Nei pazienti con LAM la malattia residua è misurabile in citofluorimetria su un campione di sangue periferico e ha rilevanza prognostica.

L’utilizzo del campione di sangue periferico può essere un utile sostituto nella rilevazione della malattia residua nei pazienti affetti da Leucemia Acuta Mieloide (LAM). Questo il risultato del lavoro presentato dal dott. Luca Maurillo, ematologo presso l’Unità Operativa Complessa di Ematologia del Policlinico Tor Vergata a Roma, nel corso dell’ultimo convegno della Società Italiana di Ematologia. 

Luca Maurillo

Dal punto di vista pratico questo risultato sembra avere diverse implicazioni “Infatti, lo studio ha una duplice finalità – commenta Maurillo – da una parte utilizzando una soglia definita, pari allo 0,1%, possiamo dire che in tutti coloro in cui si supera questo valore nel sangue periferico riscontriamo la presenza di malattia anche nel midollo osseo, dall’altra la combinazione delle due rilevazioni diagnostiche riflette importanti implicazioni anche dal punto di vista della stratificazione dei pazienti. Riusciamo infatti ad identificare un sottogruppo di pazienti a prognosi migliore”

Nell’ambito di una malattia così eterogenea come la LMA è molto importante identificare la categoria di rischio del paziente in modo da modulare al meglio la terapia ed intensificarla qualora fosse necessario. Ed è anche questo un aspetto su cui questo lavoro va ad incidere.

 

“Un vantaggio evidente di questa metodica sta nella sua minima invasività, il che consente di effettuare numerose analisi e quindi di seguire l’andamento della malattia con molta più attenzione. 

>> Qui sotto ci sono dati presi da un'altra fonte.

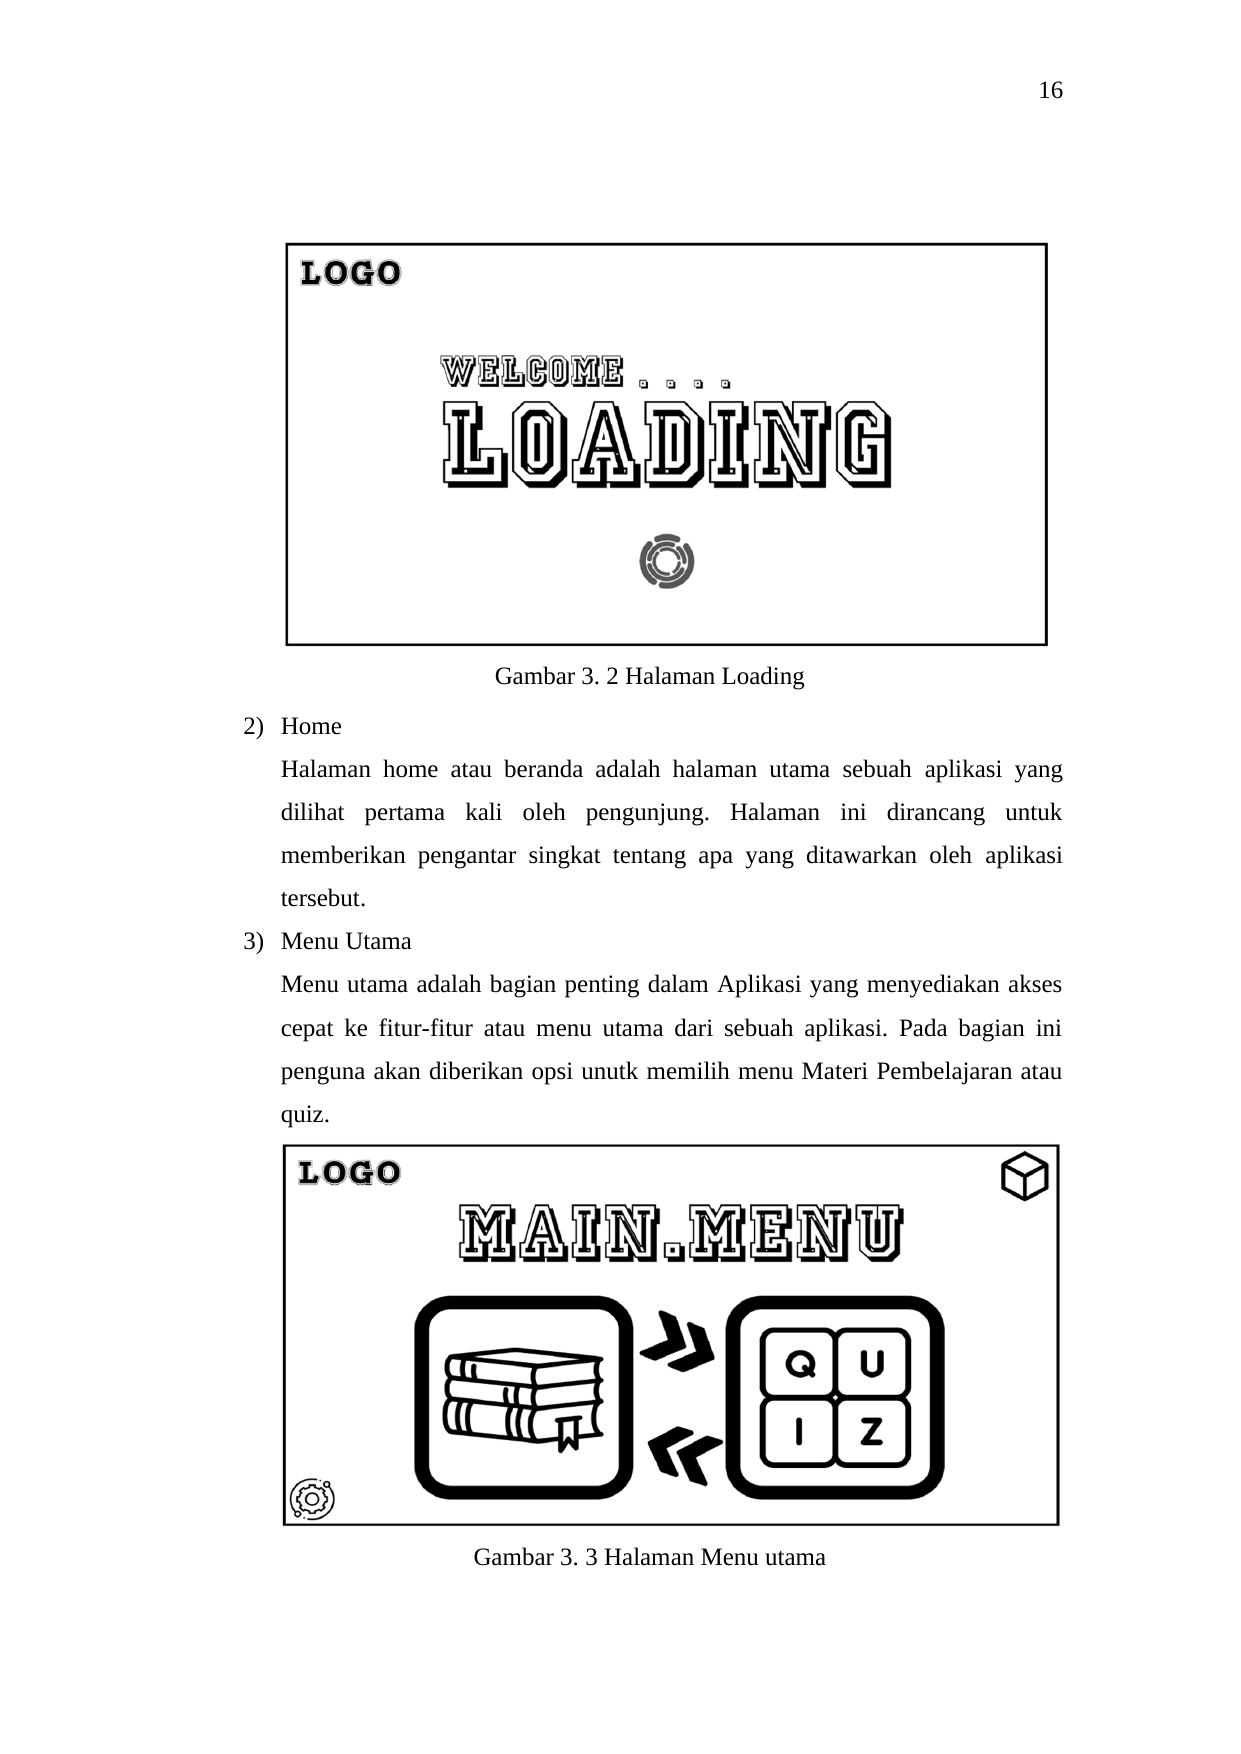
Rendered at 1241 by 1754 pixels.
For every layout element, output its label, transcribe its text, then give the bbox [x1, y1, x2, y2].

list Menu utama adalah bagian penting dalam Aplikasi yang menyediakan akses cepat ke fitur-fitur atau menu utama dari sebuah aplikasi. Pada bagian ini penguna akan diberikan opsi unutk memilih menu Materi Pembelajaran atau quiz. [281, 969, 1063, 1128]
list Menu Utama [243, 926, 1063, 955]
picture [280, 1142, 1062, 1528]
list Home [243, 711, 1063, 739]
text Halaman home atau beranda adalah halaman utama sebuah aplikasi yang dilihat pertama kali oleh pengunjung. Halaman ini dirancang untuk memberikan pengantar singkat tentang apa yang ditawarkan oleh aplikasi tersebut. [281, 754, 1063, 912]
picture [280, 236, 1051, 647]
text Gambar 3. 2 Halaman Loading [236, 661, 1063, 690]
text Gambar 3. 3 Halaman Menu utama [236, 1542, 1063, 1571]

Negli anziani questo è molto importante, potendo evitare di sottoporli ad un prelievo di midollo, intervento che ha un certo grado di invasività. Ma anche per i giovani i vantaggi sono evidenti, è infatti possibile pensare di eseguire dei semplici prelievi del sangue ogni due settimane, ad esempio, ottenendo così una stretto controllo della malattia a fronte di un impegno minimo.”

 

Anche la gestione del campione e dell’analisi è più semplice. È infatti possibile effettuare questa analisi presso i laboratori che normalmente si occupano di malattia residua ma c’è anche il vantaggio dato dal campione di sangue periferico che, rispetto al campione di midollo, è più facilmente analizzabile e i cui dati sono più riproducibili “Mentre nel midollo osseo troviamo varie sottopopolazioni midollari di cellule maturanti che possono interferire nell’analisi – ci dice Maurillo – nel sangue periferico queste popolazioni non sono presenti e quindi i blasti, le cellule patologiche, sono più facilmente identificabili.”

Un problema però rimane, perchè nel sangue c’è meno malattia rispetto al midollo e quindi ti devi muovere su valori differenti; da qui la creazione di una soglia di riferimento.
La definizione del valore soglia, qui fissato allo 0,1% di blasti, è importante perché al di sotto di questo valore il dato non è significativo e bisogna necessariamente effettuare un prelievo di midollo per confermare l’eventuale assenza di malattia. In termini pratici questo significa che “se noi troviamo un valore dello 0,5% nel sangue periferico, sappiamo con certezza che la malattia è presente nel midollo del paziente e che il trattamento dovrà essere intensificato.”

Questo studio ha però un’altra implicazione importante: il suo significato prognostico. Nella categoria di pazienti classificati come basso rischio, sulla base di questa doppia analisi, è possibile stratificare ulteriormente la prognosi. “A parità di terapia erogata c’è un sottogruppo che risponde molto meglio alla terapia. Coloro che hanno sia il midollo che il periferico negativo vanno molto meglio di coloro che hanno midollo negativo ma periferico positivo.” In termini pratici questo significa che il 75% di questi pazienti sono liberi da malattia a distanza di due anni.  

I dati qui raccolti sono di natura prospettica e retrospettiva. I dati del passato, retrospettivi, derivano dai vecchi protocolli GIMEMA, mentre i dati prospettici, raccolti in tempo reale, derivano dallo studio GIMEMA AML 1310 (di cui parleremo in un futuro articolo). Un aspetto molto importante dello studio è, oltre al numero dei pazienti coinvolti, questi hanno ricevuto un trattamento omogeneo, con lo stesso tipo di approccio. 

“Nel futuro puntiamo a far entrare questo tipo di analisi nella normale pratica clinica” ci dice Maurillo

in modo che si possano evitare, per quanto possibile, i prelievi di midollo osseo in occasione dei controlli e si migliori l’identificazione di questo nuovo sottogruppo di pazienti a prognosi migliore.